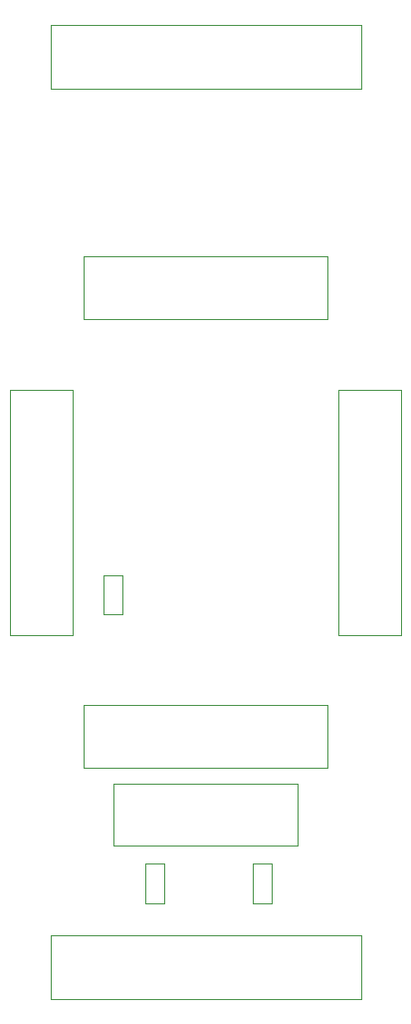
<source format=gbr>
%TF.GenerationSoftware,Altium Limited,Altium Designer,23.4.1 (23)*%
G04 Layer_Color=32768*
%FSLAX45Y45*%
%MOMM*%
%TF.SameCoordinates,FC7CEE8C-9C91-443A-B6C4-03D5C87B0654*%
%TF.FilePolarity,Positive*%
%TF.FileFunction,Other,Mechanical_15*%
%TF.Part,Single*%
G01*
G75*
%TA.AperFunction,NonConductor*%
%ADD38C,0.05000*%
%ADD39C,0.05080*%
D38*
X609000Y2327500D02*
X2691000D01*
Y2860500D01*
X609000D02*
X2691000D01*
X609000Y2327500D02*
Y2860500D01*
X3312500Y3459000D02*
Y5541000D01*
X2779500D02*
X3312500D01*
X2779500Y3459000D02*
Y5541000D01*
Y3459000D02*
X3312500D01*
X-12500D02*
Y5541000D01*
Y3459000D02*
X520500D01*
Y5541000D01*
X-12500D02*
X520500D01*
X609000Y6671500D02*
X2691000D01*
X609000Y6138500D02*
Y6671500D01*
Y6138500D02*
X2691000D01*
Y6671500D01*
X2430000Y1670400D02*
Y2190400D01*
X870000D02*
X2430000D01*
X870000Y1670400D02*
Y2190400D01*
Y1670400D02*
X2430000D01*
X2971500Y8092350D02*
Y8637650D01*
X330500D02*
X2971500D01*
X330500Y8092350D02*
Y8637650D01*
Y8092350D02*
X2971500D01*
Y362350D02*
Y907650D01*
X330500D02*
X2971500D01*
X330500Y362350D02*
Y907650D01*
Y362350D02*
X2971500D01*
D39*
X785300Y3964600D02*
X941900D01*
X785300Y3630000D02*
Y3964600D01*
Y3630000D02*
X941900D01*
Y3964600D01*
X1140900Y1178900D02*
X1297500D01*
Y1513500D01*
X1140900D02*
X1297500D01*
X1140900Y1178900D02*
Y1513500D01*
X2055300Y1178900D02*
X2211900D01*
Y1513500D01*
X2055300D02*
X2211900D01*
X2055300Y1178900D02*
Y1513500D01*
%TF.MD5,bc35087a5c0544c7c85380f7cd289ad7*%
M02*

</source>
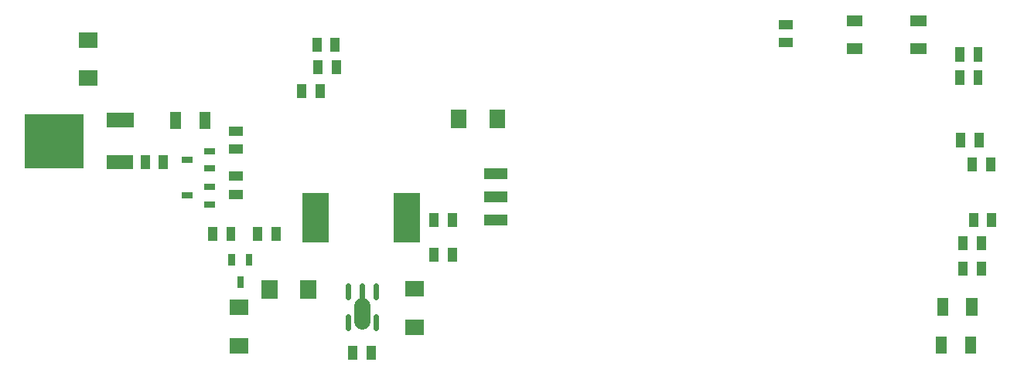
<source format=gtp>
G04 Layer: TopPasteMaskLayer*
G04 EasyEDA v6.4.14, 2021-01-13T22:08:33+05:30*
G04 86367838682644779aaaf904656d52d0,3bf0aa112e6740ff84f30f28e6d2add8,10*
G04 Gerber Generator version 0.2*
G04 Scale: 100 percent, Rotated: No, Reflected: No *
G04 Dimensions in millimeters *
G04 leading zeros omitted , absolute positions ,4 integer and 5 decimal *
%FSLAX45Y45*%
%MOMM*%

%ADD13C,0.5800*%
%ADD14C,1.8000*%
%ADD19R,1.0000X1.5500*%
%ADD20R,1.2500X0.7000*%
%ADD21R,1.2000X1.9000*%
%ADD22R,3.0000X5.5000*%
%ADD23R,2.5400X1.2700*%
%ADD24R,1.5500X1.0000*%
%ADD26R,2.0000X1.8000*%
%ADD27R,1.8000X2.0000*%
%ADD28R,6.5000X6.0000*%
%ADD29R,3.0000X1.6000*%

%LPD*%
D13*
X4125112Y1018425D02*
G01*
X4125112Y896426D01*
X3975100Y1018428D02*
G01*
X3975100Y836429D01*
X3825087Y1018425D02*
G01*
X3825087Y896426D01*
D14*
X3975100Y797392D02*
G01*
X3975100Y627392D01*
D13*
X3825087Y678421D02*
G01*
X3825087Y556422D01*
X4125112Y678421D02*
G01*
X4125112Y556422D01*
G36*
X2606598Y1118631D02*
G01*
X2676601Y1118631D01*
X2676601Y993632D01*
X2606598Y993632D01*
G37*
G36*
X2488399Y1665000D02*
G01*
X2588399Y1665000D01*
X2588399Y1509999D01*
X2488399Y1509999D01*
G37*
G36*
X2288400Y1665000D02*
G01*
X2388400Y1665000D01*
X2388400Y1509999D01*
X2288400Y1509999D01*
G37*
D19*
G01*
X3316224Y3149600D03*
G01*
X3516223Y3149600D03*
D20*
G01*
X2059431Y2400300D03*
G01*
X2309368Y2495295D03*
G01*
X2309368Y2305304D03*
G36*
X10577515Y463301D02*
G01*
X10697514Y463301D01*
X10697514Y273298D01*
X10577515Y273298D01*
G37*
G36*
X10257500Y463301D02*
G01*
X10377500Y463301D01*
X10377500Y273298D01*
X10257500Y273298D01*
G37*
G36*
X10590215Y882401D02*
G01*
X10710214Y882401D01*
X10710214Y692398D01*
X10590215Y692398D01*
G37*
G36*
X10270200Y882401D02*
G01*
X10390200Y882401D01*
X10390200Y692398D01*
X10270200Y692398D01*
G37*
D22*
G01*
X4462399Y1765300D03*
G01*
X3462400Y1765300D03*
D23*
G01*
X5435600Y1739900D03*
G01*
X5435600Y1993900D03*
G01*
X5435600Y2247900D03*
D24*
G01*
X2590800Y2020900D03*
G01*
X2590800Y2220899D03*
D19*
G01*
X4764100Y1358900D03*
G01*
X4964099Y1358900D03*
D24*
G01*
X2590800Y2716199D03*
G01*
X2590800Y2516200D03*
D19*
G01*
X4764100Y1739900D03*
G01*
X4964099Y1739900D03*
G01*
X3875100Y279400D03*
G01*
X4075099Y279400D03*
G01*
X1601800Y2374900D03*
G01*
X1801799Y2374900D03*
G01*
X10555300Y1206500D03*
G01*
X10755299Y1206500D03*
G01*
X10555300Y1485900D03*
G01*
X10755299Y1485900D03*
G01*
X10669600Y1739900D03*
G01*
X10869599Y1739900D03*
G01*
X2833700Y1587500D03*
G01*
X3033699Y1587500D03*
G36*
X10679899Y2693700D02*
G01*
X10779899Y2693700D01*
X10779899Y2538699D01*
X10679899Y2538699D01*
G37*
G36*
X10479900Y2693700D02*
G01*
X10579900Y2693700D01*
X10579900Y2538699D01*
X10479900Y2538699D01*
G37*
G36*
X10806899Y2427000D02*
G01*
X10906899Y2427000D01*
X10906899Y2271999D01*
X10806899Y2271999D01*
G37*
G36*
X10606900Y2427000D02*
G01*
X10706900Y2427000D01*
X10706900Y2271999D01*
X10606900Y2271999D01*
G37*
G01*
X3494100Y3416300D03*
G01*
X3694099Y3416300D03*
G36*
X10667199Y3379500D02*
G01*
X10767199Y3379500D01*
X10767199Y3224499D01*
X10667199Y3224499D01*
G37*
G36*
X10467200Y3379500D02*
G01*
X10567200Y3379500D01*
X10567200Y3224499D01*
X10467200Y3224499D01*
G37*
G36*
X10667199Y3633500D02*
G01*
X10767199Y3633500D01*
X10767199Y3478499D01*
X10667199Y3478499D01*
G37*
G36*
X10467200Y3633500D02*
G01*
X10567200Y3633500D01*
X10567200Y3478499D01*
X10467200Y3478499D01*
G37*
G36*
X9280512Y3981894D02*
G01*
X9450489Y3981894D01*
X9450489Y3861904D01*
X9280512Y3861904D01*
G37*
G36*
X9280512Y3681895D02*
G01*
X9450489Y3681895D01*
X9450489Y3561905D01*
X9280512Y3561905D01*
G37*
G36*
X9980510Y3981894D02*
G01*
X10150487Y3981894D01*
X10150487Y3861904D01*
X9980510Y3861904D01*
G37*
G36*
X9980510Y3681895D02*
G01*
X10150487Y3681895D01*
X10150487Y3561905D01*
X9980510Y3561905D01*
G37*
D24*
G01*
X8610600Y3884599D03*
G01*
X8610600Y3684600D03*
D19*
G01*
X3681399Y3657600D03*
G01*
X3481400Y3657600D03*
D20*
G01*
X2059431Y2006600D03*
G01*
X2309368Y2101595D03*
G01*
X2309368Y1911604D03*
G36*
X2511602Y1368567D02*
G01*
X2581605Y1368567D01*
X2581605Y1243568D01*
X2511602Y1243568D01*
G37*
G36*
X2701594Y1368567D02*
G01*
X2771597Y1368567D01*
X2771597Y1243568D01*
X2701594Y1243568D01*
G37*
D26*
G01*
X977900Y3715207D03*
G01*
X977900Y3295192D03*
D27*
G01*
X5455107Y2844800D03*
G01*
X5035092Y2844800D03*
D26*
G01*
X4546600Y984707D03*
G01*
X4546600Y564692D03*
G36*
X2874992Y1077899D02*
G01*
X3054992Y1077899D01*
X3054992Y877900D01*
X2874992Y877900D01*
G37*
G36*
X3295007Y1077899D02*
G01*
X3475007Y1077899D01*
X3475007Y877900D01*
X3295007Y877900D01*
G37*
G01*
X2628900Y781507D03*
G01*
X2628900Y361492D03*
D21*
G01*
X1935505Y2832100D03*
G01*
X2255494Y2832100D03*
D28*
G01*
X603504Y2603550D03*
D29*
G01*
X1326895Y2373553D03*
G36*
X1176146Y2753423D02*
G01*
X1176146Y2913443D01*
X1476375Y2913443D01*
X1476375Y2753423D01*
G37*
M02*

</source>
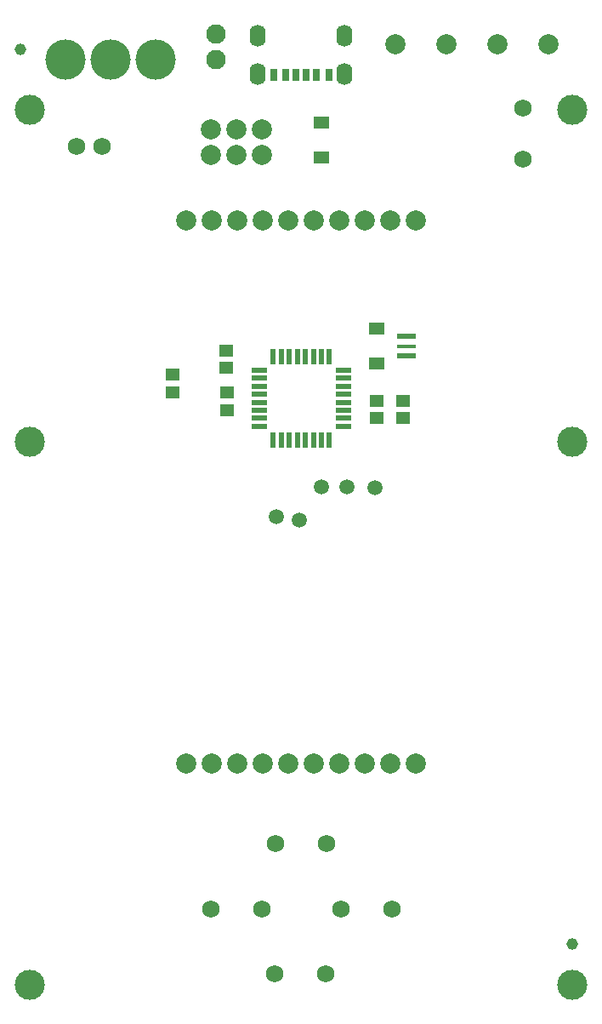
<source format=gbr>
%TF.GenerationSoftware,Altium Limited,Altium Designer,24.0.1 (36)*%
G04 Layer_Color=255*
%FSLAX45Y45*%
%MOMM*%
%TF.SameCoordinates,EF88BD92-104B-4C59-846E-D9FF23BA8C3F*%
%TF.FilePolarity,Positive*%
%TF.FileFunction,Pads,Top*%
%TF.Part,Single*%
G01*
G75*
%TA.AperFunction,SMDPad,CuDef*%
%ADD12C,1.50000*%
%ADD13R,1.47000X1.17000*%
G04:AMPARAMS|DCode=14|XSize=0.55mm|YSize=1.47mm|CornerRadius=0.06875mm|HoleSize=0mm|Usage=FLASHONLY|Rotation=180.000|XOffset=0mm|YOffset=0mm|HoleType=Round|Shape=RoundedRectangle|*
%AMROUNDEDRECTD14*
21,1,0.55000,1.33250,0,0,180.0*
21,1,0.41250,1.47000,0,0,180.0*
1,1,0.13750,-0.20625,0.66625*
1,1,0.13750,0.20625,0.66625*
1,1,0.13750,0.20625,-0.66625*
1,1,0.13750,-0.20625,-0.66625*
%
%ADD14ROUNDEDRECTD14*%
G04:AMPARAMS|DCode=15|XSize=1.47mm|YSize=0.55mm|CornerRadius=0.06875mm|HoleSize=0mm|Usage=FLASHONLY|Rotation=180.000|XOffset=0mm|YOffset=0mm|HoleType=Round|Shape=RoundedRectangle|*
%AMROUNDEDRECTD15*
21,1,1.47000,0.41250,0,0,180.0*
21,1,1.33250,0.55000,0,0,180.0*
1,1,0.13750,-0.66625,0.20625*
1,1,0.13750,0.66625,0.20625*
1,1,0.13750,0.66625,-0.20625*
1,1,0.13750,-0.66625,-0.20625*
%
%ADD15ROUNDEDRECTD15*%
%ADD16R,1.50000X1.25000*%
%TA.AperFunction,ConnectorPad*%
%ADD17R,0.80000X1.20000*%
%ADD18R,0.76000X1.20000*%
%ADD19R,0.70000X1.20000*%
%TA.AperFunction,SMDPad,CuDef*%
%ADD20R,1.90000X0.60000*%
%ADD21R,1.90000X0.40000*%
%TA.AperFunction,WasherPad*%
%ADD26C,1.15200*%
%TA.AperFunction,ComponentPad*%
%ADD27C,1.75000*%
%TA.AperFunction,ViaPad*%
%ADD28C,3.00000*%
%TA.AperFunction,ComponentPad*%
%ADD29C,2.00000*%
%ADD30C,1.95000*%
%ADD31O,1.60000X2.20000*%
%ADD32C,4.00000*%
D12*
X3200000Y5250000D02*
D03*
X3450000D02*
D03*
X2979127Y4920873D02*
D03*
X2750000Y4950000D02*
D03*
X3730000Y5240000D02*
D03*
D13*
X3750000Y6107100D02*
D03*
Y5932900D02*
D03*
X2260000Y6189100D02*
D03*
Y6014900D02*
D03*
X1720000Y6192900D02*
D03*
Y6367100D02*
D03*
X4010000Y5932900D02*
D03*
Y6107100D02*
D03*
X2250000Y6607100D02*
D03*
Y6432900D02*
D03*
D14*
X3280001Y6549000D02*
D03*
X3200000D02*
D03*
X3120000D02*
D03*
X3040001Y6549000D02*
D03*
X2960000Y6549000D02*
D03*
X2880000D02*
D03*
X2800000Y6548999D02*
D03*
X2720000Y6549000D02*
D03*
X2720000Y5715000D02*
D03*
X2800000D02*
D03*
X2880000D02*
D03*
X2960000Y5714999D02*
D03*
X3040000Y5715000D02*
D03*
X3120000D02*
D03*
X3200000Y5715000D02*
D03*
X3280000Y5714999D02*
D03*
D15*
X3417000Y5851999D02*
D03*
Y5932000D02*
D03*
Y6012000D02*
D03*
X3417000Y6091999D02*
D03*
X3417000Y6172000D02*
D03*
Y6252000D02*
D03*
X3417000Y6332000D02*
D03*
X3417000Y6412000D02*
D03*
X2583000Y6412000D02*
D03*
Y6332000D02*
D03*
Y6252000D02*
D03*
X2583000Y6172000D02*
D03*
X2583000Y6092000D02*
D03*
Y6012000D02*
D03*
X2583000Y5932000D02*
D03*
X2583000Y5852000D02*
D03*
D16*
X3750000Y6822500D02*
D03*
Y6477500D02*
D03*
X3200000Y8527500D02*
D03*
Y8872500D02*
D03*
D17*
X2725000Y9350000D02*
D03*
X3275000D02*
D03*
D18*
X2848000D02*
D03*
X3152000D02*
D03*
D19*
X2950000D02*
D03*
X3050000D02*
D03*
D20*
X4050000Y6555000D02*
D03*
Y6745000D02*
D03*
D21*
Y6650000D02*
D03*
D26*
X5700000Y700000D02*
D03*
X200000Y9600000D02*
D03*
D27*
X2604000Y1050000D02*
D03*
X2096000D02*
D03*
X762000Y8636000D02*
D03*
X1016000D02*
D03*
X3244000Y408000D02*
D03*
X2736000D02*
D03*
X3254000Y1700000D02*
D03*
X2746000D02*
D03*
X5207000Y8509000D02*
D03*
Y9017000D02*
D03*
X3904000Y1050000D02*
D03*
X3396000D02*
D03*
D28*
X5700000Y5700000D02*
D03*
X300000D02*
D03*
X5700000Y9000000D02*
D03*
Y300000D02*
D03*
X300000D02*
D03*
Y9000000D02*
D03*
D29*
X2866000Y2500001D02*
D03*
X2612000D02*
D03*
X2358000D02*
D03*
X2104000D02*
D03*
X1850000D02*
D03*
X4136000D02*
D03*
X3882000D02*
D03*
X3628000D02*
D03*
X3374000D02*
D03*
X3120000D02*
D03*
X2866000Y7900001D02*
D03*
X2612000D02*
D03*
X2358000D02*
D03*
X2104000D02*
D03*
X1850000D02*
D03*
X4136000D02*
D03*
X3882000D02*
D03*
X3628000D02*
D03*
X3374000D02*
D03*
X3120000D02*
D03*
X2604000Y8804000D02*
D03*
Y8550000D02*
D03*
X2350000Y8804000D02*
D03*
Y8550000D02*
D03*
X2096000Y8804000D02*
D03*
Y8550000D02*
D03*
X5461000Y9652000D02*
D03*
X4953000D02*
D03*
X3937000D02*
D03*
X4445000D02*
D03*
D30*
X2150000Y9496000D02*
D03*
Y9750000D02*
D03*
D31*
X3432000Y9738000D02*
D03*
X2568000D02*
D03*
Y9358000D02*
D03*
X3432000D02*
D03*
D32*
X650000Y9500000D02*
D03*
X1100000D02*
D03*
X1550000D02*
D03*
%TF.MD5,4e68f866fa6032d5f9a3985592170577*%
M02*

</source>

☆ ☆ ☆ ☆ ☆ ☆ ☆

▶ EXERCISE AIM
Count up the lines of the listing in which the word "FLASHONLY" occurs, then state that number by itself.

▶ TASK ANSWER
2